President Donald Trump is disingenuously citing “states’ rights” as the justification for his efforts to dismantle Obamacare.
If he was really committed to states rights, Trump would be dismantling the “emergency” measures enacted in the early 1980s to allow banks to charge more than 11 percent interest per year. That’s still the cap on many of the individual state usury laws they undermined.
Banks could not profitably make loans under the caps in 1979 and 1980 because inflation had surged to more than 12 percent. Which is why emergency measures were needed at the national level.
The problem is that the measures remained the law of the land after the emergency ended and inflation receded, permanently superseding each state’s right to cap their own interest rates as they saw fit.
Hence the term “states’ rights.” Meaning a state’s ability to make laws crafted to their own individual needs and wants.

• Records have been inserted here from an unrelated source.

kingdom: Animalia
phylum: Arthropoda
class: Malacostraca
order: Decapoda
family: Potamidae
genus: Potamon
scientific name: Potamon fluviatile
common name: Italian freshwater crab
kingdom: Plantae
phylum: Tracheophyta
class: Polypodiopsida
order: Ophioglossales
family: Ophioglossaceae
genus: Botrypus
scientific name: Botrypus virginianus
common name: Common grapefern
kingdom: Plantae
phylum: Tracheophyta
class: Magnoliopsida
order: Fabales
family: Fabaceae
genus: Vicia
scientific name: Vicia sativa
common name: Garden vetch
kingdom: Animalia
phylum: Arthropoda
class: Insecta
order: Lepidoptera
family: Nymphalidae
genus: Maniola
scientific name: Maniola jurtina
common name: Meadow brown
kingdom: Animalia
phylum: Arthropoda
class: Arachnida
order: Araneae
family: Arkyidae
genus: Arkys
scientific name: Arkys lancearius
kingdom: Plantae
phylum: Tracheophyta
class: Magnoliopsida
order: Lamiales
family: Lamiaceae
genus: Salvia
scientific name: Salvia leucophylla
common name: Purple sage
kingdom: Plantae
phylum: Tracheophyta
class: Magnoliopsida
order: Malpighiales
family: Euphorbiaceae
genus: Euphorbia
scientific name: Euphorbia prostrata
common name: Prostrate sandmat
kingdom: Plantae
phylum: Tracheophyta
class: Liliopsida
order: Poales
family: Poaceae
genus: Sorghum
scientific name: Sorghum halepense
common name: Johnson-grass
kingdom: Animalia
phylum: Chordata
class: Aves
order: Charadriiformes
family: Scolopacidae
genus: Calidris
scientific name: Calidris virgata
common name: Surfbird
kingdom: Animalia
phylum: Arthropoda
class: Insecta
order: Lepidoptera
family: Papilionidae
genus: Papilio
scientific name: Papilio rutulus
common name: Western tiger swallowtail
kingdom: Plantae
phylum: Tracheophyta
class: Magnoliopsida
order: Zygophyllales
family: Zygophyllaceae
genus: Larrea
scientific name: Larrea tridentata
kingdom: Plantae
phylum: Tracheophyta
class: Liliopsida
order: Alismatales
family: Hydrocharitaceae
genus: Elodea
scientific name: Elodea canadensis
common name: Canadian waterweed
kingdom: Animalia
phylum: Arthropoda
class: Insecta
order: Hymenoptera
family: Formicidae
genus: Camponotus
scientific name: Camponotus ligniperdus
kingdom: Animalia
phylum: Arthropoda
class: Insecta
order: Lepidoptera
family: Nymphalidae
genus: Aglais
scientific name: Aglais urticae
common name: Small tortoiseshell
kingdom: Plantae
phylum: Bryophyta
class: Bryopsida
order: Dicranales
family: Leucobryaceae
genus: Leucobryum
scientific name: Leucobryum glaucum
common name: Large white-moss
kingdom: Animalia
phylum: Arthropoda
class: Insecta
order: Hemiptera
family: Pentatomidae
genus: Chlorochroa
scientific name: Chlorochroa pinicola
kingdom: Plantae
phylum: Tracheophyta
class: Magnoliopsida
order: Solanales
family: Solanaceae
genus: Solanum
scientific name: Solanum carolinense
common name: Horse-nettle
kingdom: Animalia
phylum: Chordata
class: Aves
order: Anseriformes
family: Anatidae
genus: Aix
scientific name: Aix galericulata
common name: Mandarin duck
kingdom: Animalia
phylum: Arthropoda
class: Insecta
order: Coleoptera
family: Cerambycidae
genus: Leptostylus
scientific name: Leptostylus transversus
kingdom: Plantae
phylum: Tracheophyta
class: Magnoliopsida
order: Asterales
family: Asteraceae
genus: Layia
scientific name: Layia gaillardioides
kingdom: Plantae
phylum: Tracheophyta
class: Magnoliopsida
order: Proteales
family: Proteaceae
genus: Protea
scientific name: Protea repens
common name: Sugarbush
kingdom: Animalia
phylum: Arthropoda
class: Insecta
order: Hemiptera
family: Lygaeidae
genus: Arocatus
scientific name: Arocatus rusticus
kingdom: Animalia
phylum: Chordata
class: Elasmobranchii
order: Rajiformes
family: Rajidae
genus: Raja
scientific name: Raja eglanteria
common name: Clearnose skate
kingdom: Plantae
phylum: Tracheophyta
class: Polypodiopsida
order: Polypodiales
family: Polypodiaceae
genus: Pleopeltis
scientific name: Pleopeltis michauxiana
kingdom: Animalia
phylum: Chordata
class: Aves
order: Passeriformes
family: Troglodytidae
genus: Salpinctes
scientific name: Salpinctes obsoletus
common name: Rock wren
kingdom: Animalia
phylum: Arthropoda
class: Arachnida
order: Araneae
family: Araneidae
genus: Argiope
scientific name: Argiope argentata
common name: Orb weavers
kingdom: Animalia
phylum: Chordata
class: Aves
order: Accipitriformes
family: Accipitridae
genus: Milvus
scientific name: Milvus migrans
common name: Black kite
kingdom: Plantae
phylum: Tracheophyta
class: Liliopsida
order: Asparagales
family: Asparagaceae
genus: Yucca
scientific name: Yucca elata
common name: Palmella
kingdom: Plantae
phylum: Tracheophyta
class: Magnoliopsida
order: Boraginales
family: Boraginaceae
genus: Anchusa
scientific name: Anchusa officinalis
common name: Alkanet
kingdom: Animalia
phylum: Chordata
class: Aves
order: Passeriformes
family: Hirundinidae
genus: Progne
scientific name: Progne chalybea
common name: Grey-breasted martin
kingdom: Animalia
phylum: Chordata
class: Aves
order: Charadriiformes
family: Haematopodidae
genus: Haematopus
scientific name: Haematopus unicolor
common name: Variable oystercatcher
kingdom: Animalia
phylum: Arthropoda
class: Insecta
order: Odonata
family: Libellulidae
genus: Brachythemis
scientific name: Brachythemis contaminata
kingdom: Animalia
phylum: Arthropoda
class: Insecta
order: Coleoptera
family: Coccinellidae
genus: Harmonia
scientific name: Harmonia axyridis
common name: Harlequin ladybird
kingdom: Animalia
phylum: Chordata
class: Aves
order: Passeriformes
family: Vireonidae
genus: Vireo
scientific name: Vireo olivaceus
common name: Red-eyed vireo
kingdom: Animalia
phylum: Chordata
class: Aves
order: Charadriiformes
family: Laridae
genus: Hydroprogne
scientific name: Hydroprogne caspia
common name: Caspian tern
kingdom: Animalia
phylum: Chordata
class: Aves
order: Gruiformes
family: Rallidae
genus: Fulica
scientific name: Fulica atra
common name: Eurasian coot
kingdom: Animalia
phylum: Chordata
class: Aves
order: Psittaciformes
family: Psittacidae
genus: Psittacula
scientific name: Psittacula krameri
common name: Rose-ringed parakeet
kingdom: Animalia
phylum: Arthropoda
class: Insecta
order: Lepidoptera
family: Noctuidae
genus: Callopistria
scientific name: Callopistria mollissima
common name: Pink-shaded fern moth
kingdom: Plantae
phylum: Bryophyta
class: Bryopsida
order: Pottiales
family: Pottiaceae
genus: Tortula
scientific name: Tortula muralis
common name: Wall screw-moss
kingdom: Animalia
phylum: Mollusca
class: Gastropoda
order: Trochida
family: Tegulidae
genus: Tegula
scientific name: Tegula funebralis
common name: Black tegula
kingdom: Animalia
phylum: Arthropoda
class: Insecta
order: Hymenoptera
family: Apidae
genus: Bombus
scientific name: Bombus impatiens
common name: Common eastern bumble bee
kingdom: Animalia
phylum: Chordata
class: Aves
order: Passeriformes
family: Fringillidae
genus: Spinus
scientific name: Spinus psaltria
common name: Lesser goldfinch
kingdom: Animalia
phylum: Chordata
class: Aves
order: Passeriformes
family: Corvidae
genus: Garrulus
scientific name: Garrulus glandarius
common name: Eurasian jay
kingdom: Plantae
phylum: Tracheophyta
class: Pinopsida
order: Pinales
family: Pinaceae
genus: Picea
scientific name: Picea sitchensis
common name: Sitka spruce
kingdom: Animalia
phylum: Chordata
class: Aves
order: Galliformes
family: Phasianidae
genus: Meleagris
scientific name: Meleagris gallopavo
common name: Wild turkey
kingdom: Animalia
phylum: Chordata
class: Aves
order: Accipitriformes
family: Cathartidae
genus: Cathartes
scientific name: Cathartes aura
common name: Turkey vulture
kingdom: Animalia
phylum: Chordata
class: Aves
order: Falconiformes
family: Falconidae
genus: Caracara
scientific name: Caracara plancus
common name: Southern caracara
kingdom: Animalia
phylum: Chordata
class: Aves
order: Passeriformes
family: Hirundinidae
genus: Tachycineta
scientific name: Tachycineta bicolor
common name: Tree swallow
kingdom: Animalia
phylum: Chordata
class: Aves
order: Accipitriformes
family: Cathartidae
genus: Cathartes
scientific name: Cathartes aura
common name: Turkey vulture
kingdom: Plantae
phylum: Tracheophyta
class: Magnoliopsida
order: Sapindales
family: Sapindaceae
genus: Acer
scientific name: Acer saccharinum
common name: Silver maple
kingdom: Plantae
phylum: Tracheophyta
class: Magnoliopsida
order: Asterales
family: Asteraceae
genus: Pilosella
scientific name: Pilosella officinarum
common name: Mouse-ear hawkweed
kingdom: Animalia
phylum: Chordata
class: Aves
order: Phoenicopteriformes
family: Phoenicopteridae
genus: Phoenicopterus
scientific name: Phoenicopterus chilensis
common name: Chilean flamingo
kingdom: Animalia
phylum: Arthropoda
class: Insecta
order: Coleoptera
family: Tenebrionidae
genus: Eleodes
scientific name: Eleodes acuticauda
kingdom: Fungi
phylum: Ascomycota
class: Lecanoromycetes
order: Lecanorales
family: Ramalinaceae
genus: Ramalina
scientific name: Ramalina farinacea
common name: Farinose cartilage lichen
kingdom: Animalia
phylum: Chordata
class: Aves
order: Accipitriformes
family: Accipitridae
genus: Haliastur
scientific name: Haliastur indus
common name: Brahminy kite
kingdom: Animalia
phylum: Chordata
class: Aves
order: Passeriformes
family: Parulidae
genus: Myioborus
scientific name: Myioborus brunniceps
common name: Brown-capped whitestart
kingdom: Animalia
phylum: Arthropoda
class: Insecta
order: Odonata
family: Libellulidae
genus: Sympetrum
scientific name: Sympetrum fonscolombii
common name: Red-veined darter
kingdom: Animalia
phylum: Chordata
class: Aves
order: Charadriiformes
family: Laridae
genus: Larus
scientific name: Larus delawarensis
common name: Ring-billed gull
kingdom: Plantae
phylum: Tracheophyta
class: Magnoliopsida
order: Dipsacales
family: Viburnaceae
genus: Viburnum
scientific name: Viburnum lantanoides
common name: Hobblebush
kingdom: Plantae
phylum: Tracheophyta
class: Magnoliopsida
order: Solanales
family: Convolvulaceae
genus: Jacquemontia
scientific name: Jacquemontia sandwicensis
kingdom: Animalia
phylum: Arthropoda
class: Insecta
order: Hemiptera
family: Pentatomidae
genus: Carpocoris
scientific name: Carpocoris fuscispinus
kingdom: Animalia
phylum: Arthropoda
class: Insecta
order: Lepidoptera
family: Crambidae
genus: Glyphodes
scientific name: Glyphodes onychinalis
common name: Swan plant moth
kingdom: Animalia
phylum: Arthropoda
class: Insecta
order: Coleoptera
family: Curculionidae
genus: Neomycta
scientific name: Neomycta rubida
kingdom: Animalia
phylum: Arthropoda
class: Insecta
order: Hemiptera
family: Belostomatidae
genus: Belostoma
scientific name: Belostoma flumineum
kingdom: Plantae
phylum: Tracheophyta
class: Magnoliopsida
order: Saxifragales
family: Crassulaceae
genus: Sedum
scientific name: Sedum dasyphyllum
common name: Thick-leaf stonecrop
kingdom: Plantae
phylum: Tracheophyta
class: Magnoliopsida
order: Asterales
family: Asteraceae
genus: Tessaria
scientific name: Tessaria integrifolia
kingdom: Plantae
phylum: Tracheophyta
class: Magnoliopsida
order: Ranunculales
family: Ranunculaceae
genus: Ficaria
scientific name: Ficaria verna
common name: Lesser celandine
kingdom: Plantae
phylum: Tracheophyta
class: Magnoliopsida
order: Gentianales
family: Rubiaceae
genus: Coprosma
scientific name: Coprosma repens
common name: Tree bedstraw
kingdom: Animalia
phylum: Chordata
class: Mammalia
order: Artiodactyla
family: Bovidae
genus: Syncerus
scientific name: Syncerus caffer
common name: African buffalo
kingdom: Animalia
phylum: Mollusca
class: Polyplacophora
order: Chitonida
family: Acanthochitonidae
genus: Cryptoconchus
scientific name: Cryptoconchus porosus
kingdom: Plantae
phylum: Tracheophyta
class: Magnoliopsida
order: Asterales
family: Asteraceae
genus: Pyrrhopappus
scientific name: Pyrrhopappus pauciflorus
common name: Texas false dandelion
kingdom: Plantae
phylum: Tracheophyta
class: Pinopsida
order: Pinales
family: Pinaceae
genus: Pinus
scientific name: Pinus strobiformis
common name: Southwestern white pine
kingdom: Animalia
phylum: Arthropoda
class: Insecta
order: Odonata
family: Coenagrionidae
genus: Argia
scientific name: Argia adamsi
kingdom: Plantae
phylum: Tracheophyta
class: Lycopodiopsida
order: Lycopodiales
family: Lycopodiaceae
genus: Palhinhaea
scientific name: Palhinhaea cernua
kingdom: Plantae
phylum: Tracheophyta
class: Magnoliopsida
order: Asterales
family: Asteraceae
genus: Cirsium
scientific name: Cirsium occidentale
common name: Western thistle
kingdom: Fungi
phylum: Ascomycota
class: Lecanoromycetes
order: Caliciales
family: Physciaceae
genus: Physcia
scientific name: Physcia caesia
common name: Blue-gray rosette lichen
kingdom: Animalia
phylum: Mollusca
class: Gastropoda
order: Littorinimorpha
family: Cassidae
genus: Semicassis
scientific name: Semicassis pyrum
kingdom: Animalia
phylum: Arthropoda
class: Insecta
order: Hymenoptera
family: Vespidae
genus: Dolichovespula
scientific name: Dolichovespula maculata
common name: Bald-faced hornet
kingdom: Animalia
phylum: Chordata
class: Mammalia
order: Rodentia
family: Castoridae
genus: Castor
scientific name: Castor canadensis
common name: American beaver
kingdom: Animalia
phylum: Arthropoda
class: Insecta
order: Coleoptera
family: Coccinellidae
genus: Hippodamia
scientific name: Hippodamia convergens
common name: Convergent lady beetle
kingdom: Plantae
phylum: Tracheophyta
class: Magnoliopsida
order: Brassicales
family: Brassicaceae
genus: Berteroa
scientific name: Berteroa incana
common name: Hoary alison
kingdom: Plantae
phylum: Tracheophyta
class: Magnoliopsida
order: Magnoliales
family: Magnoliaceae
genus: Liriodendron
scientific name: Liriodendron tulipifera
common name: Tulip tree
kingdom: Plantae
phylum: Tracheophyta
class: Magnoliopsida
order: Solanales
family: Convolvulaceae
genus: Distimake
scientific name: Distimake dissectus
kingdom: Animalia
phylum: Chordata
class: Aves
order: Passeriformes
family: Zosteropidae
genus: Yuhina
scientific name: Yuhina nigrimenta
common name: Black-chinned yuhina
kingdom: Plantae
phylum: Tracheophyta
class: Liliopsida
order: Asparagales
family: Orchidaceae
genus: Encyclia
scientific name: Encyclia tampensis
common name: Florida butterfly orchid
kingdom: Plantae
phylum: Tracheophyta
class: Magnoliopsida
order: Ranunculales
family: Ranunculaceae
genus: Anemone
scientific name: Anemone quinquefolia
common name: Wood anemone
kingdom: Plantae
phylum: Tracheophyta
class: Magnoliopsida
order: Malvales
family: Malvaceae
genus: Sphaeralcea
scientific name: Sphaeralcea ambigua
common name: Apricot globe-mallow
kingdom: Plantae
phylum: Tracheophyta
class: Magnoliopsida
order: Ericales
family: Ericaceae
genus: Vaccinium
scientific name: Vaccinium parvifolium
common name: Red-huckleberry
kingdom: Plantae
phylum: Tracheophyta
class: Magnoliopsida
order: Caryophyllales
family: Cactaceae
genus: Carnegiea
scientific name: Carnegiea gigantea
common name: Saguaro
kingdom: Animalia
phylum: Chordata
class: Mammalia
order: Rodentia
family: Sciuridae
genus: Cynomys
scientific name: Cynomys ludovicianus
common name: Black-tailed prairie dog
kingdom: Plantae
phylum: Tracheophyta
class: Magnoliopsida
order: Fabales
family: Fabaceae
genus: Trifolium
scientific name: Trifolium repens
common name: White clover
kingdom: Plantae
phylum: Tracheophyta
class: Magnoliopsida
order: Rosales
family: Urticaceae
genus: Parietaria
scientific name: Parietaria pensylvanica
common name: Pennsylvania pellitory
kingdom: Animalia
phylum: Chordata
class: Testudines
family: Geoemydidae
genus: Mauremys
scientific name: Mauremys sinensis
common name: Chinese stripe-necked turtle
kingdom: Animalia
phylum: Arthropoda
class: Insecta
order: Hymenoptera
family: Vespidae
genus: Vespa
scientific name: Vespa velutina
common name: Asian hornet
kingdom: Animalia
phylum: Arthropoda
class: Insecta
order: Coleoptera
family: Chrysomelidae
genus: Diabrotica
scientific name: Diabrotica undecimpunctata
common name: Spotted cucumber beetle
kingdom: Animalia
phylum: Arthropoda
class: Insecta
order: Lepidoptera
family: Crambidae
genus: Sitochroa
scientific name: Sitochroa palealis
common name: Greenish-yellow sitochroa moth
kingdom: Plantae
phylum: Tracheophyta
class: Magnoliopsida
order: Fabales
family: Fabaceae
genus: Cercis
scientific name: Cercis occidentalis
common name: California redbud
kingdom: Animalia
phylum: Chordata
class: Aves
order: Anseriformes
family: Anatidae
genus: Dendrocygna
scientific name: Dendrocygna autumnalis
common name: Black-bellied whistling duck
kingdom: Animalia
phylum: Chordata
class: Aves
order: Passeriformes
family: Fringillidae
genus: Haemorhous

Instead of being forced into the kind of one-size fits all federal solution that’s such a problem for border states when it comes to illegal immigration.
Some state rights are a good thing, like usury laws. Some are not, like slavery.
Political hookers make those distinctions irrelevant by rolling out the term solely to manipulate the electorate, instead of informing it.
Banks were accustomed to charging 11-12 percent before 1980 and clearing 7-9 percent in interest payments after inflation. The high inflation climate of the time turned that margin between interest and inflation negative. Meaning that the rate at which the dollar was losing its value exceeded what lenders could charge borrowers.
Lenders who charged higher rates back then were called “loan sharks” and “shylocks.” Today, they’re called “bankers.”
Inflation is now only about 1-3 percent a year, but bank issued credit cards with annual interest rates of 29 percent or more are common. They give lenders margins of more than 26 percent after inflation. About three times what they once enjoyed.
Those out-sized margins are just for normal cards. There are credit cards featuring rates as high as 79.9 percent and payday lenders charging rates that exceed 900 percent a year.
A disastrous 1978 U.S. Supreme Court ruling cleared the way for this crime against the American people. It’s called Marquette National Bank of Minneapolis vs. First of Omaha Service Corp.
The ruling allowed banks to charge interest rates across the nation without regard to the individual state usury laws which previously controlled them. The only requirement was that lenders comply with the rates established by the states where they were legally headquartered,
Nevada, South Dakota and Delaware dropped their rate caps, and invited banks to relocate to their states and begin exploiting their fellow Americans. By doing so, they opened the door to a boatload of predatory lending practices so abhorrent to decent people that they were once the province solely of loan sharks.
The ruling necessitated the passage of new federal legislation to protect each state’s right to govern the interest rates charged within its borders. However, that legislation was
never passed by a Congress being hijacked by big bank bribes and political donations.
Which is how the banks put the loan sharks out of business, took over their business, and became parasites on their fellow Americans. And how Congress went from representing the American people to representing the banks that rule us.
Don’t look for these open sores in our society to be fixed under the venal Trump Administration.
Because no one pays him off for doing the right thing.
As for the idea that this draft dodger is a principled champion of either his fellow Americans or the concept of states rights… I think not.